Marcelo Camargo/Agência Brasil

A partir deste mês, começam a valer as principais restrições previstas no calendário eleitoral para impedir o uso da máquina pública a favor de candidatos às eleições municipais de outubro. As vedações estão previstas na Lei das Eleições (Lei 9.504/1997).

No dia 6 de julho, três meses antes do pleito, começam as restrições para contratação e demissão de servidores públicos. A partir do dia 20, os partidos podem realizar suas convenções internas para a escolha dos candidatos aos cargos de prefeito, vice-prefeito e vereadores.

O primeiro turno das eleições será no dia 6 de outubro. O segundo turno da disputa poderá ser realizado em 27 de outubro nos municípios com mais de 200 mil eleitores, nos quais nenhum dos candidatos à prefeitura atingiu mais da metade dos votos válidos, excluídos os brancos e nulos, no primeiro turno.

Confira as principais restrições

6 de julho 

Nomeação de servidores – a partir do próximo sábado (6), três meses antes do pleito, os agentes públicos não podem nomear, contratar e demitir por justa causa servidores públicos. A lei abre exceção para nomeação e exoneração de pessoas que exercem função comissionada e a contratação de natureza emergencial para garantir o funcionamento de serviços públicos essenciais.

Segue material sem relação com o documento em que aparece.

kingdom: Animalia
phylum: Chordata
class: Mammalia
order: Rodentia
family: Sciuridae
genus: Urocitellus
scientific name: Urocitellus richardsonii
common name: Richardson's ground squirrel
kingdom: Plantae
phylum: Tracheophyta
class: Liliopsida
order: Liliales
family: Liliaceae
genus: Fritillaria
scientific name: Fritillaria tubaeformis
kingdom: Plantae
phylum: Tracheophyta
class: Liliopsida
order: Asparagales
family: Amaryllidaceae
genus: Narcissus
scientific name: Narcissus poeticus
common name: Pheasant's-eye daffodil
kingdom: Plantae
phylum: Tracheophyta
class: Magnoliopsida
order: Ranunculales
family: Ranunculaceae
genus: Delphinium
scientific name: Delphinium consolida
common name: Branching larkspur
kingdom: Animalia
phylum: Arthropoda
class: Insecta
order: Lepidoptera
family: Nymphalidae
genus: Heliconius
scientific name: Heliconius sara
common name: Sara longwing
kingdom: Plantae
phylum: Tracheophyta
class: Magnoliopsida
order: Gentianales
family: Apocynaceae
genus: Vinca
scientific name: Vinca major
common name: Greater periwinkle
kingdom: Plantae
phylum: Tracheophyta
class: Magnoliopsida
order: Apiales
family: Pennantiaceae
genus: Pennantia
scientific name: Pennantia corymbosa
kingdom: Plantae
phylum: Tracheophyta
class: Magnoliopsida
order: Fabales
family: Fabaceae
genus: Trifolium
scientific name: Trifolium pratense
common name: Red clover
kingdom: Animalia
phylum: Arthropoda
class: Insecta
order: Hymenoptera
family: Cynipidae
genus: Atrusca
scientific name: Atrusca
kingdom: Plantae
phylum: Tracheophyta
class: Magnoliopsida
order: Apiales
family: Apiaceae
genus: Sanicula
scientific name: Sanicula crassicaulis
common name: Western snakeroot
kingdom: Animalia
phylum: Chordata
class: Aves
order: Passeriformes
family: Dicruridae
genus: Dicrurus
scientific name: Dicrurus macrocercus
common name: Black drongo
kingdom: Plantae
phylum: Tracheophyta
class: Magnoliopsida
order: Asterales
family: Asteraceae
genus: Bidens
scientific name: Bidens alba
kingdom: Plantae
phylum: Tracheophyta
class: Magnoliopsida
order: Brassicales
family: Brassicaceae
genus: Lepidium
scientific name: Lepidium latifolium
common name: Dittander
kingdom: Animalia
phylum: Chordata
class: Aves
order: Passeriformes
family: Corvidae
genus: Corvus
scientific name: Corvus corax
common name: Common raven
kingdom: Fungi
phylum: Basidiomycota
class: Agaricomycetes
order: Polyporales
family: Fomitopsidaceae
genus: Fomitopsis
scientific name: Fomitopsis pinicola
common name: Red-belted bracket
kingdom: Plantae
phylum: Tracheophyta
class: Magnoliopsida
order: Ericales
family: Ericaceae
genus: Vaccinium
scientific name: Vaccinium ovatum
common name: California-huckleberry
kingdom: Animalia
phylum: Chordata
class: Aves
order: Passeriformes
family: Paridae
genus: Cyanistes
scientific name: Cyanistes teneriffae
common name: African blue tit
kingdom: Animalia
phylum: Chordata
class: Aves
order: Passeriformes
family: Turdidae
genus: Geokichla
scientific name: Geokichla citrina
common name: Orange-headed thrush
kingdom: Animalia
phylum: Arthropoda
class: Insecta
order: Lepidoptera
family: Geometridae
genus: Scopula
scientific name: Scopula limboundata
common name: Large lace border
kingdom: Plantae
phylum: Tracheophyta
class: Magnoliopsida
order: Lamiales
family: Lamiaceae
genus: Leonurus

Concursos  – A nomeação de servidores só pode ocorrer se o resultado do concurso foi homologado até 6 de julho.

Verbas  – Os agentes públicos também estão proibidos de fazer transferência voluntária de recursos do governo federal aos estados e municípios. O dinheiro só pode ser enviado para obras que já estão em andamento ou para atender situações de calamidade pública.

Publicidade estatal – A autorização para realização de publicidade institucional de programas de governo também está proibida. Pronunciamentos oficiais em cadeia de rádio e televisão e a divulgação de nomes de candidatos em sites oficiais também estão vedados e só podem ocorrer com autorização da Justiça Eleitoral.

Inauguração de obras – Também fica proibida a participação de candidatos em inaugurações de obras públicas.

20 de julho

Convenções – A partir do dia 20 de julho, os partidos políticos e as federações poderão escolher seus candidatos para os cargos de prefeito, vice-prefeito e vereador. O prazo para realização das convenções termina em 5 de agosto.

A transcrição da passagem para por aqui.